- _TASKS TO PERFORM_
- 1) In the photon-counting CT abstract, how many times was the organic phantom scanned?
- 2) Carry on writing the photon-counting CT abstract, starting after its last sentence.

- _SELECTED PASSAGE_
+++
Photon-counting detector CT-based virtual monoenergetic reconstructions: repeatability and reproducibility of radiomics features of an organic phantom and human myocardium

BACKGROUND

Photon-counting detector computed tomography (PCD-CT) may influence imaging characteristics for various clinical conditions due to higher signal and contrast-to-noise ratio in virtual monoenergetic images (VMI). Radiomics analysis relies on quantification of image characteristics. We evaluated the impact of different VMI reconstructions on radiomic features in in vitro and in vivo PCD-CT datasets.

METHODS

An organic phantom consisting of twelve samples (four oranges, four onions, and four apples) was scanned five times. Twenty-three patients who had undergone coronary computed tomography angiography on a first generation PCD-CT system with the same image acquisitions were analyzed. VMIs were reconstructed at 6 keV levels (40, 55, 70, 90, 120, and 190 keV). The phantoms and the patients' left ventricular myocardium (LVM) were segmented for all reconstructions. Ninety-three original radiomic features were extracted. Repeatability and reproducibility were evaluated through intraclass correlations coefficient (ICC) and post hoc paired samples ANOVA t test.
+++
- _DATA EXTRACTS_
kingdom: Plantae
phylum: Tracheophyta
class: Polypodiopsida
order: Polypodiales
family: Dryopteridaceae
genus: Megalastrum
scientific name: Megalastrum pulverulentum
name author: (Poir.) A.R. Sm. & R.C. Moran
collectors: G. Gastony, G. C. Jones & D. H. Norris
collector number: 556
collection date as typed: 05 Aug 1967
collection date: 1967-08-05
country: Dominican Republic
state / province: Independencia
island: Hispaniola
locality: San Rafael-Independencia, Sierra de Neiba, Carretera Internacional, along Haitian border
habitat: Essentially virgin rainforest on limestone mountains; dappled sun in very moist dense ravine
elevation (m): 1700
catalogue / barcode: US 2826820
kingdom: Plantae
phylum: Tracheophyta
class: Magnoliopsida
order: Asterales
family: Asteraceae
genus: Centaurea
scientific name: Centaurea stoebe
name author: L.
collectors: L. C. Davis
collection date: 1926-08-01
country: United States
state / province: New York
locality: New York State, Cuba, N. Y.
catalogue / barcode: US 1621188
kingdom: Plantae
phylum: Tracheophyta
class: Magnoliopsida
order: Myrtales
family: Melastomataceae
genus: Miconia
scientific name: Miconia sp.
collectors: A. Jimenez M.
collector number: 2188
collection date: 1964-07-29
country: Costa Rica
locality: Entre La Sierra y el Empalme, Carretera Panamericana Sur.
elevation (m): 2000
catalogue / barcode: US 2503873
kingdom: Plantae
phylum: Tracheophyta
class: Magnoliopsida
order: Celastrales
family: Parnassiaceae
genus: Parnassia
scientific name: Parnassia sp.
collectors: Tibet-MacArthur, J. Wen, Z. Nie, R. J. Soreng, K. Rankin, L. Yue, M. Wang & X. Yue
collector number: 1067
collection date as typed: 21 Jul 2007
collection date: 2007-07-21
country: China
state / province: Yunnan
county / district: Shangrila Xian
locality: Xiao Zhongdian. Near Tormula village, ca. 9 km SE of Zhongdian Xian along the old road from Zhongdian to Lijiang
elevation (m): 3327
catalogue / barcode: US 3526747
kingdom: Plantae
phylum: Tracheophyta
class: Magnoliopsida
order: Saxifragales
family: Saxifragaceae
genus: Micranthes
+++
- _RESPONSE LIST_
- 1) Five times.

- 2)
RESULTS

There was excellent repeatability for radiomic features in phantom scans (all ICC = 1.00). Among all VMIs, 36/93 radiomic features (38.7%) in apples, 28/93 (30.1%) in oranges, and 33/93 (35.5%) in onions were not significantly different. For LVM, the percentage of stable features was high between VMIs ≥ 90 keV (90 versus 120 keV, 77.4%; 90 versus 190 keV, 83.9%; 120 versus 190 keV, 89.3%), while comparison to lower VMI levels led to fewer reproducible features (40 versus 55 keV, 8.6%).

CONCLUSIONS

VMI levels influence the stability of radiomic features in an organic phantom and patients' LVM; stability decreases considerably below 90 keV.

RELEVANCE STATEMENT

Spectral reconstructions significantly influence radiomic features in vitro and in vivo, necessitating standardization and careful attention to these reconstruction parameters before clinical implementation.

KEY POINTS

• Radiomic features have an excellent repeatability within the same PCD-CT acquisition and reconstruction. • Differences in VMI lead to decreased reproducibility for radiomic features. • VMI ≥ 90 keV increased the reproducibility of the radiomic features.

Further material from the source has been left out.